Clash of the Utensils (#78)

You wouldn't eat a grapefruit with chopsticks...
You wouldn’t eat a grapefruit with chopsticks, would you?

Chopsticks never made any sense to me. Eating rice with them is a special kind of torture. I’d corner a pile of rice on my plate, smoosh it together with chopsticks, and lose half the pile on the way to my mouth. The futility of eating rice with chopsticks was inversely proportional to the size of the rice pile; the smaller the pile, the harder it was to get a few grains to your mouth. There were times when I’d manage to get two grains of rice in my mouth. This is fantastic for dieting, but lousy for sustenance.

The first time I had dim sum with Andy’s family was a revelation. (It was also something of a humiliation.) First, the rice wasn’t put on a plate — it went it bowls. Second, the rice was sticky. Third, Andy and his family lifted the bowls off the table and held them directly under their chins. They used the chopsticks to shovel the rice directly into their mouths. Any rice that fell off the chopsticks landed back in the bowl.

Andy’s family also ate fast. They took huge bites. Whole dumplings disappeared into Andy’s maw. Which shouldn’t have surprised me. I’ve won money because people did not believe Andy could fit an entire doughnut in his mouth.

I never thought to try eating a dumpling whole. For one thing, my mouth is about half the size of Andy’s. But even if my mouth had been twice the size of his, the manners my mother had drilled into my head as a child would have prevented me from an attempt. I was trained to take small bites, so I could swallow quickly and answer when asked a question. Massive mouthfuls were only acceptable on Taco Night, where my Ex-Stepfather gained familial respect by eating a hard-shelled taco in two bites. (Big Brother could only do it in three bites.) Except for Taco Night, we were expected to sit up straight, elbows off the table, and to bring our food up to our mouths on a spoon or a fork.

## Dataset extract:
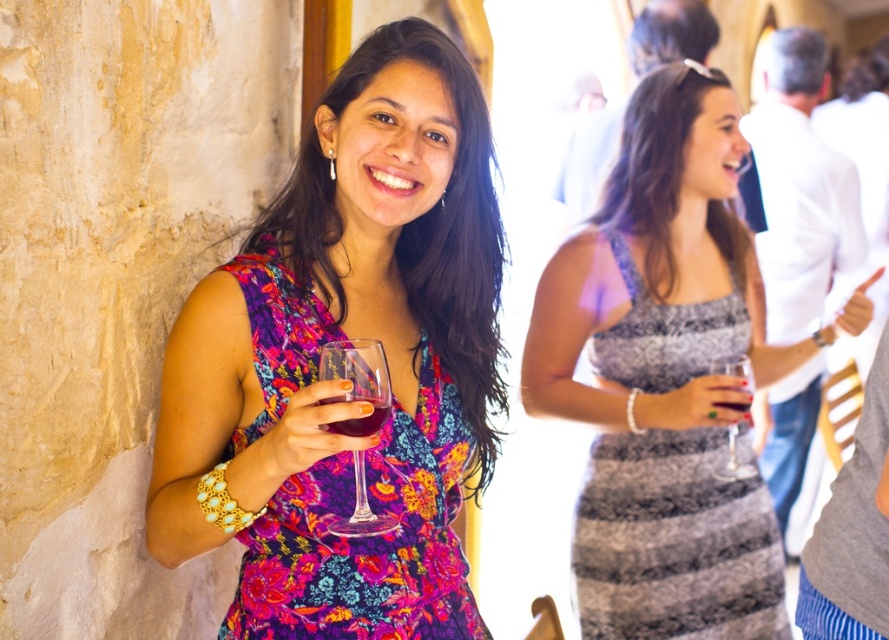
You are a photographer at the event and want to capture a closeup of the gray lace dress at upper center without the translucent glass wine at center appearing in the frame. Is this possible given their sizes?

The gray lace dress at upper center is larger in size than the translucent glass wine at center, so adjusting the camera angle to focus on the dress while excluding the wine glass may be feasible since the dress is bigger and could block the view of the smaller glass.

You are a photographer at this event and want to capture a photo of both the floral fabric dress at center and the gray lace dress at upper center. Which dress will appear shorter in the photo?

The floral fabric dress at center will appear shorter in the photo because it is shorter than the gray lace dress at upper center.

## Aim of the exercise:
In the essay about eating rice with chopsticks, how many bites did the Ex-Stepfather need to eat a hard-shelled taco on Taco Night?

## Solution below:
Two bites.